▶ **Task instructions**
Two lines mark the range in the entries below: the one holding "22: (606, 161, 3.36)" and the one holding "34: (594, 341, 3.18)". Set down those two and all lines between them, exactly.

== Segment start ==

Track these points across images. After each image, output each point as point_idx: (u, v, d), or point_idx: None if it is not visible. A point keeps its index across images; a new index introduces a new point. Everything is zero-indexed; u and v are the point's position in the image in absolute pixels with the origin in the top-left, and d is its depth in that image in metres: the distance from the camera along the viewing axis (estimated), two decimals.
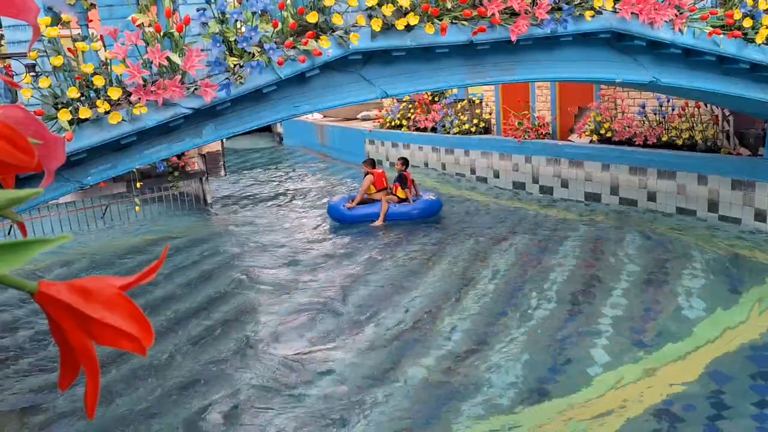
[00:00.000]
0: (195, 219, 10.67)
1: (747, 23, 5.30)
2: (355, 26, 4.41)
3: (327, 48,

== Segment end ==
== Segment start ==

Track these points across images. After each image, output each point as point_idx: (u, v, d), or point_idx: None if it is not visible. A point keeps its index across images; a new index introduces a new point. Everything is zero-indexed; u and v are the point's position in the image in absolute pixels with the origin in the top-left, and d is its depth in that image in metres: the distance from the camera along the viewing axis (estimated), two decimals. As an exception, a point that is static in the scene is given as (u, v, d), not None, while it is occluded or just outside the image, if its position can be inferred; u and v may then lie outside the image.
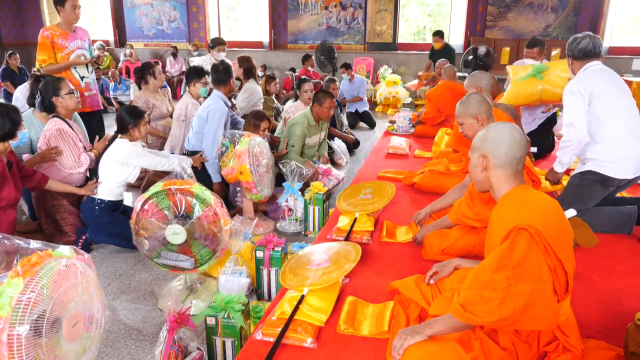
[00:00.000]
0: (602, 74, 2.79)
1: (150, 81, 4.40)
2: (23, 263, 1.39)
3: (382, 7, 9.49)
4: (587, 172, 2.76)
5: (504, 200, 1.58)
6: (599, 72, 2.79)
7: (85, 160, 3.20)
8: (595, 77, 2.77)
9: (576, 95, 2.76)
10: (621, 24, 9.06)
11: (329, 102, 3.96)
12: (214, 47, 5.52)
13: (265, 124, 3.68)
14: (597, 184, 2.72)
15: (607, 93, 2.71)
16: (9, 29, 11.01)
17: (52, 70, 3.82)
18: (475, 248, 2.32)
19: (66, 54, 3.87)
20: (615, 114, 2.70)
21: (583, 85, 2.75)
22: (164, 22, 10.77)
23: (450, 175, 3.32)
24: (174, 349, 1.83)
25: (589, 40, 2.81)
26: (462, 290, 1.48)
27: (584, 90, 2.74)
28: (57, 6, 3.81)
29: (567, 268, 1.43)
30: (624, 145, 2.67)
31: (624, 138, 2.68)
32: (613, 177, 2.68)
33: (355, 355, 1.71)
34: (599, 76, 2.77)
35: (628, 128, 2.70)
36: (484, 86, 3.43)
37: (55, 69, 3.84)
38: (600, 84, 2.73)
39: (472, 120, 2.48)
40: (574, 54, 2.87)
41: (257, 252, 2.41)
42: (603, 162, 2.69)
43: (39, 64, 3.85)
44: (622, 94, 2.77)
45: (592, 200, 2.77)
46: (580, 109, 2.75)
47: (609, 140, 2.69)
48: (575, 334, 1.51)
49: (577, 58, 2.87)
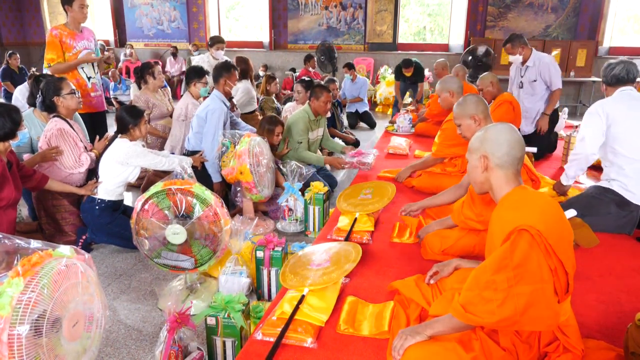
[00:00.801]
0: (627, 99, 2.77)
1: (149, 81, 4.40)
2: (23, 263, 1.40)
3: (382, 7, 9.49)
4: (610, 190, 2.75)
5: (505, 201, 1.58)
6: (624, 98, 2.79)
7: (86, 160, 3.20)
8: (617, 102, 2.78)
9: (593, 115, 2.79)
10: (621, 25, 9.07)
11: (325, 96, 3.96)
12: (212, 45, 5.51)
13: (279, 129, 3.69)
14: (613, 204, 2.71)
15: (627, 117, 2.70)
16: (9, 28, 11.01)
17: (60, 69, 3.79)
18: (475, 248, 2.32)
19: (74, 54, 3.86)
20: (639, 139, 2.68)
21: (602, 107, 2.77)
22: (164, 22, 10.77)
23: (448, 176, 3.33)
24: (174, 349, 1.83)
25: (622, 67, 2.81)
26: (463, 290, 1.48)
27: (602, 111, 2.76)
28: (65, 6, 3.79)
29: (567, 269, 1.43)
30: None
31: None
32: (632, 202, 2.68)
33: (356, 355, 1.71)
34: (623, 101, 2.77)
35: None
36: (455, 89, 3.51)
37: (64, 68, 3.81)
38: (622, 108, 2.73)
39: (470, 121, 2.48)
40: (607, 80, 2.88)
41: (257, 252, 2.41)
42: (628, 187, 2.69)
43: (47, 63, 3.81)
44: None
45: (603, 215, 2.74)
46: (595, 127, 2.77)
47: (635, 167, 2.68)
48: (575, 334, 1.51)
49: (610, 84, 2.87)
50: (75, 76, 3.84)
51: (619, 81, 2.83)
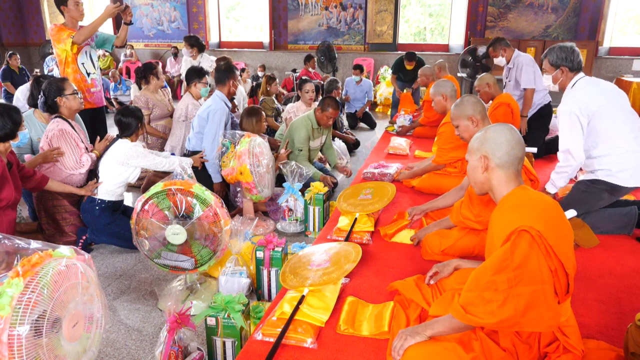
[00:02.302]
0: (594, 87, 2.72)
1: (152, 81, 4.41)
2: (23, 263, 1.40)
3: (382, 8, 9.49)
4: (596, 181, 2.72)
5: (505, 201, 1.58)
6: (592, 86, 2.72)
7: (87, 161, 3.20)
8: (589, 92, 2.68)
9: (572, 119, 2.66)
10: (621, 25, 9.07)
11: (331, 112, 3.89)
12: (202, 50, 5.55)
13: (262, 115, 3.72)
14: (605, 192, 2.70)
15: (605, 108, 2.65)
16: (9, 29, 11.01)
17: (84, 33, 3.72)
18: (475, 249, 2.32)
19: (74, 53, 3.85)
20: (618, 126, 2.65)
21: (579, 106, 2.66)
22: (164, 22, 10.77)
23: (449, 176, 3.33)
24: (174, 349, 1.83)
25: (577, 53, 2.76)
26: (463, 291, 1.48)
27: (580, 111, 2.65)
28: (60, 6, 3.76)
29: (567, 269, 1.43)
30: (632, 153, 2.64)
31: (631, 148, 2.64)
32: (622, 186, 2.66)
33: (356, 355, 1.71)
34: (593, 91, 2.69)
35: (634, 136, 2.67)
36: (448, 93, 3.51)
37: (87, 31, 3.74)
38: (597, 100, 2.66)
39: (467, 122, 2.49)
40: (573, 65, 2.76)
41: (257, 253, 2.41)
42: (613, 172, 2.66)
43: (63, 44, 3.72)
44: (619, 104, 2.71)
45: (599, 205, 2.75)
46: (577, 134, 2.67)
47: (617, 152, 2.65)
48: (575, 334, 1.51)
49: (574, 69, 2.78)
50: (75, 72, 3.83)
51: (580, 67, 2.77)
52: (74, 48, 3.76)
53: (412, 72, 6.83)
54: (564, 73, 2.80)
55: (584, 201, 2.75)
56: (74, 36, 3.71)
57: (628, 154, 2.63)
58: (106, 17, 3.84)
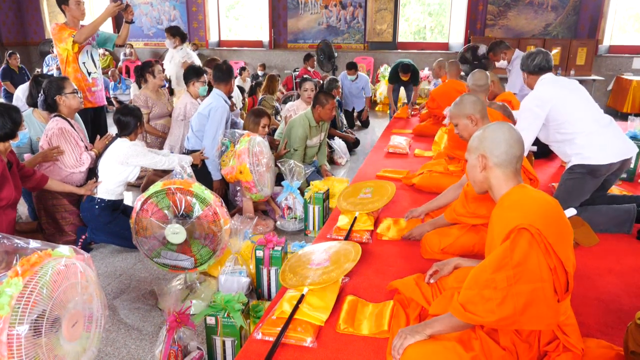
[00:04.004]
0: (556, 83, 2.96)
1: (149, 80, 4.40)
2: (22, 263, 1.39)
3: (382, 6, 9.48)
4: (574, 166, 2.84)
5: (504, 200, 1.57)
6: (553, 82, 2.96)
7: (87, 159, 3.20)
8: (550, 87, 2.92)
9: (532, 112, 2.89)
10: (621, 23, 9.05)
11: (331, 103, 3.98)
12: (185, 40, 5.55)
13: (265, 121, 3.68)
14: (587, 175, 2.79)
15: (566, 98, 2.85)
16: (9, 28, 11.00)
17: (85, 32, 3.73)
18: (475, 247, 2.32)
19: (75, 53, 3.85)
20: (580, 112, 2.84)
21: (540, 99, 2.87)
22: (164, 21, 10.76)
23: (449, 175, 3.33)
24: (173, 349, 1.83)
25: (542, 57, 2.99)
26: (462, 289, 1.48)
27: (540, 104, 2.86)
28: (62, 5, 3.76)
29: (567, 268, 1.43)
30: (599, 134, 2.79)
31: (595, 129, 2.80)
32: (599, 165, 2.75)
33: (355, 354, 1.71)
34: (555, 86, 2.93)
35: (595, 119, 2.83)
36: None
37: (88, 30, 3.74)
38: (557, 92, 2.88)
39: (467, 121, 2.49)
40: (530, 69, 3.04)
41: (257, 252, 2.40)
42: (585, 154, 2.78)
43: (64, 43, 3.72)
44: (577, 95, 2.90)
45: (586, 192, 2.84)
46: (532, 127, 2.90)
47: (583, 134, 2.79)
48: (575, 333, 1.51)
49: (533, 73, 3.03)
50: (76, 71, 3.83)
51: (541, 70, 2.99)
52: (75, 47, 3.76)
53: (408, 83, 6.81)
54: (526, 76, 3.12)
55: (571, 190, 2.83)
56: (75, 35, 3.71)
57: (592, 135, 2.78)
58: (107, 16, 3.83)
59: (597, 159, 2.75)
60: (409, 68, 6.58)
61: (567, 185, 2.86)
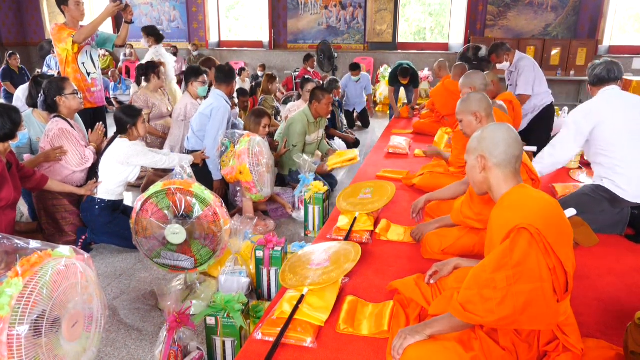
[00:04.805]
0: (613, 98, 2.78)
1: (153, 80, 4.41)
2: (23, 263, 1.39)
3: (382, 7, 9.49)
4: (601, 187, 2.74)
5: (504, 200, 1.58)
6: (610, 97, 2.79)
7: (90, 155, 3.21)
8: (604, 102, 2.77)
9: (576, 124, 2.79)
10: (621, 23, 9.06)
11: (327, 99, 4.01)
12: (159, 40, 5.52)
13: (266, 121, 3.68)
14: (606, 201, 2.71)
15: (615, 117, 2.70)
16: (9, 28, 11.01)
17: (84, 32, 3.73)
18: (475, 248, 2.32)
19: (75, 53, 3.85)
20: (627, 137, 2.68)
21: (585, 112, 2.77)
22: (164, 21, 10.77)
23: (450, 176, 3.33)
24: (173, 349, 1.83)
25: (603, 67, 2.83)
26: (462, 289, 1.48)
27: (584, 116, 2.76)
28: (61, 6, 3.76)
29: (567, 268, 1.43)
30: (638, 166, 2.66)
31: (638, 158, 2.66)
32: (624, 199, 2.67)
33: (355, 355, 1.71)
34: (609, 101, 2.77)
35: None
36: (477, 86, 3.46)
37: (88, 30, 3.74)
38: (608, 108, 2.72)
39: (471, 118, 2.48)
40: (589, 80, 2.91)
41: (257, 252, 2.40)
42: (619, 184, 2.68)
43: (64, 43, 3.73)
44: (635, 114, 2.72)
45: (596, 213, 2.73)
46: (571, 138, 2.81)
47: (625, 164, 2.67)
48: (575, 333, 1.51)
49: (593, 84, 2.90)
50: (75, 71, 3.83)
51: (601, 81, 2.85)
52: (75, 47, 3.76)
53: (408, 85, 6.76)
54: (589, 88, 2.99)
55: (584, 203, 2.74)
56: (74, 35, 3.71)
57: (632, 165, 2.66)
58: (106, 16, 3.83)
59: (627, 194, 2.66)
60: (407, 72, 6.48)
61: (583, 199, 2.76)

== Segment end ==
== Segment start ==

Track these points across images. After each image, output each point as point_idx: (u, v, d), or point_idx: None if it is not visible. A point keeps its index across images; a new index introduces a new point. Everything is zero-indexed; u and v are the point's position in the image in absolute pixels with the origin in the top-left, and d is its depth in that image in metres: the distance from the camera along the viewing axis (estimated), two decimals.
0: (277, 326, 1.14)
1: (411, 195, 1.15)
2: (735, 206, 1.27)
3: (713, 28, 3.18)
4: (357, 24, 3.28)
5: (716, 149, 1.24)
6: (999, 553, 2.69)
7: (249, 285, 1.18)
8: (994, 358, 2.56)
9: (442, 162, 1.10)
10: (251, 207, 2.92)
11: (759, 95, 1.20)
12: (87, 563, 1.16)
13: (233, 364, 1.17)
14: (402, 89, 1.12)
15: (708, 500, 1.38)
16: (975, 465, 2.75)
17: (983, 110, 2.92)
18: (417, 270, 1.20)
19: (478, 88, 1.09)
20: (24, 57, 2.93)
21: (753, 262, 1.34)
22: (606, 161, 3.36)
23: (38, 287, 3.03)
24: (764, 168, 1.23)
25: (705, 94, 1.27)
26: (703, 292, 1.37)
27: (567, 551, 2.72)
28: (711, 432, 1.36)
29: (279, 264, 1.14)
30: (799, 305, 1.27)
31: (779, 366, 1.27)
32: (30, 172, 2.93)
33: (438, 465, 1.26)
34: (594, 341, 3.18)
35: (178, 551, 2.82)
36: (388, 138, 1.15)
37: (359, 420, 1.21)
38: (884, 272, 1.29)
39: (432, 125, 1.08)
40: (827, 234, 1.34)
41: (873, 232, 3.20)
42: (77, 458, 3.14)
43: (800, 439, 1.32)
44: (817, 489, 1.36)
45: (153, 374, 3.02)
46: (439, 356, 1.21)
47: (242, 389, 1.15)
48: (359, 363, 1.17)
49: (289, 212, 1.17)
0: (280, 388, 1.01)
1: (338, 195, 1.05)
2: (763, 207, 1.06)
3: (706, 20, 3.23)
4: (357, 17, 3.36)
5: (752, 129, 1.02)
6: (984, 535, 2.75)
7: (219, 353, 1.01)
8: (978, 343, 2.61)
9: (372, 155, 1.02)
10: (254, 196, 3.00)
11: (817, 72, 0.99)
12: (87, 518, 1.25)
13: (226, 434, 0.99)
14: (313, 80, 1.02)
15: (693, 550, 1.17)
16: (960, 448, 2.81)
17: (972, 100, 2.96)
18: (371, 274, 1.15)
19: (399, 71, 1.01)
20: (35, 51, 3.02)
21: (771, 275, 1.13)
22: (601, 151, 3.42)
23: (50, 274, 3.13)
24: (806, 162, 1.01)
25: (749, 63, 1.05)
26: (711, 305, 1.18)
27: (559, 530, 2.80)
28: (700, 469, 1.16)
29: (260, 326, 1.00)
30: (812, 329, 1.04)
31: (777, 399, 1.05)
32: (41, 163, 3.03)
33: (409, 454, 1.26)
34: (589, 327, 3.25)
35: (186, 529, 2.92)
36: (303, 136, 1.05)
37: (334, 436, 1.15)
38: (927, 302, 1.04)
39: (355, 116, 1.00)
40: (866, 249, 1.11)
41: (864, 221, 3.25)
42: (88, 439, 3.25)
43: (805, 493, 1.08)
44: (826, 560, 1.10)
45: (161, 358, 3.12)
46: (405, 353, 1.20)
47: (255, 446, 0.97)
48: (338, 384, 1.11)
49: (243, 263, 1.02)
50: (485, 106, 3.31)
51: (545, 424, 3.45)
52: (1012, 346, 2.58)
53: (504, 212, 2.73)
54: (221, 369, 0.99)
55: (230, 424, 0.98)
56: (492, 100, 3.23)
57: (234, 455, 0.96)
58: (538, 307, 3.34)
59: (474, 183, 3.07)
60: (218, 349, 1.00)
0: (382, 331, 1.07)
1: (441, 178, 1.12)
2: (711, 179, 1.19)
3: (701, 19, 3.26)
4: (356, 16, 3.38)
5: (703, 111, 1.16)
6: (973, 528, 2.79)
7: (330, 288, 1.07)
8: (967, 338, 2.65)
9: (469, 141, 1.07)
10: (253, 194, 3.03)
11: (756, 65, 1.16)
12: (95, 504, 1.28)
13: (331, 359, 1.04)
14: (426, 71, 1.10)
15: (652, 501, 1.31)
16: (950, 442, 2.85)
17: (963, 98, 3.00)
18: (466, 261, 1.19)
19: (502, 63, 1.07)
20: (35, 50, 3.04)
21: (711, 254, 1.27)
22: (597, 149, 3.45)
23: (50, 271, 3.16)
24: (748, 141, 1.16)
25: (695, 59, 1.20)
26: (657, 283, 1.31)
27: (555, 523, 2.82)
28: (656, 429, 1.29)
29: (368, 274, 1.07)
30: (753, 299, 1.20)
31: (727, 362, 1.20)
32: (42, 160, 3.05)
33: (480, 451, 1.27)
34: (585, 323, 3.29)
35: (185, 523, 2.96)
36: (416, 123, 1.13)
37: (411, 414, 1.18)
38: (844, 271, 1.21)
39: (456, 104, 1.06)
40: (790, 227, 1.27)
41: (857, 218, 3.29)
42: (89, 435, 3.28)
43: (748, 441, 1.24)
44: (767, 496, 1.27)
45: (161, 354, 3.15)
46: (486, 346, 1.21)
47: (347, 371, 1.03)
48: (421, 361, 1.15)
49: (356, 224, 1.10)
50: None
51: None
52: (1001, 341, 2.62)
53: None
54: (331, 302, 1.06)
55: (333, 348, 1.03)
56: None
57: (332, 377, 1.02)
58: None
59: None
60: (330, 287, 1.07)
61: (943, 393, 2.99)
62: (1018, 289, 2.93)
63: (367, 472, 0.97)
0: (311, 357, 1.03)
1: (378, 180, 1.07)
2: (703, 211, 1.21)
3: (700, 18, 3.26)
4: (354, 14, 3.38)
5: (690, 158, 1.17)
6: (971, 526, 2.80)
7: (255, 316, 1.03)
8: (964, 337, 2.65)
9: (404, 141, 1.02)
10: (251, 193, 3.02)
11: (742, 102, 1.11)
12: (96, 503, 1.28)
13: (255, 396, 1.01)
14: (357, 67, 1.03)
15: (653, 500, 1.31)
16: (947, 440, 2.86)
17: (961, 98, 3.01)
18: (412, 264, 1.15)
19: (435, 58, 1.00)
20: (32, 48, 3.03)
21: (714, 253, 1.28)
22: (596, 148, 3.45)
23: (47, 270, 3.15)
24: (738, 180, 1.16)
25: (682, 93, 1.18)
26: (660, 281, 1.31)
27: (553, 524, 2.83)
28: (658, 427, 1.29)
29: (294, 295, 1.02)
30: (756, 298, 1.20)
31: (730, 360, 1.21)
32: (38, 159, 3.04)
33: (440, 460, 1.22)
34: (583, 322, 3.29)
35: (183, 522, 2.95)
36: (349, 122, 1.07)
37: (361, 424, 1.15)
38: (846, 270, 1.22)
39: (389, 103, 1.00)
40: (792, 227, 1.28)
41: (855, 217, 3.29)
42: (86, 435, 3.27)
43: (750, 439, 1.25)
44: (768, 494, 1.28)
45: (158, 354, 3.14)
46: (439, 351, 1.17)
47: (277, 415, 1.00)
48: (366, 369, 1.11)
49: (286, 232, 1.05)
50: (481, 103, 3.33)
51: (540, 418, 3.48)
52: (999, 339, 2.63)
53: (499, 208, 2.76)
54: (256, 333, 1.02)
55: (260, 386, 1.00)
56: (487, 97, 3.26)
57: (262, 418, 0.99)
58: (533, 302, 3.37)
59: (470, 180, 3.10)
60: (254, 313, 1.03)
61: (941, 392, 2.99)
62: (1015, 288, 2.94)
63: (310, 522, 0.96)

== Segment end ==

▶ **Finished task**
22: (606, 161, 3.36)
23: (38, 287, 3.03)
24: (764, 168, 1.23)
25: (705, 94, 1.27)
26: (703, 292, 1.37)
27: (567, 551, 2.72)
28: (711, 432, 1.36)
29: (279, 264, 1.14)
30: (799, 305, 1.27)
31: (779, 366, 1.27)
32: (30, 172, 2.93)
33: (438, 465, 1.26)
34: (594, 341, 3.18)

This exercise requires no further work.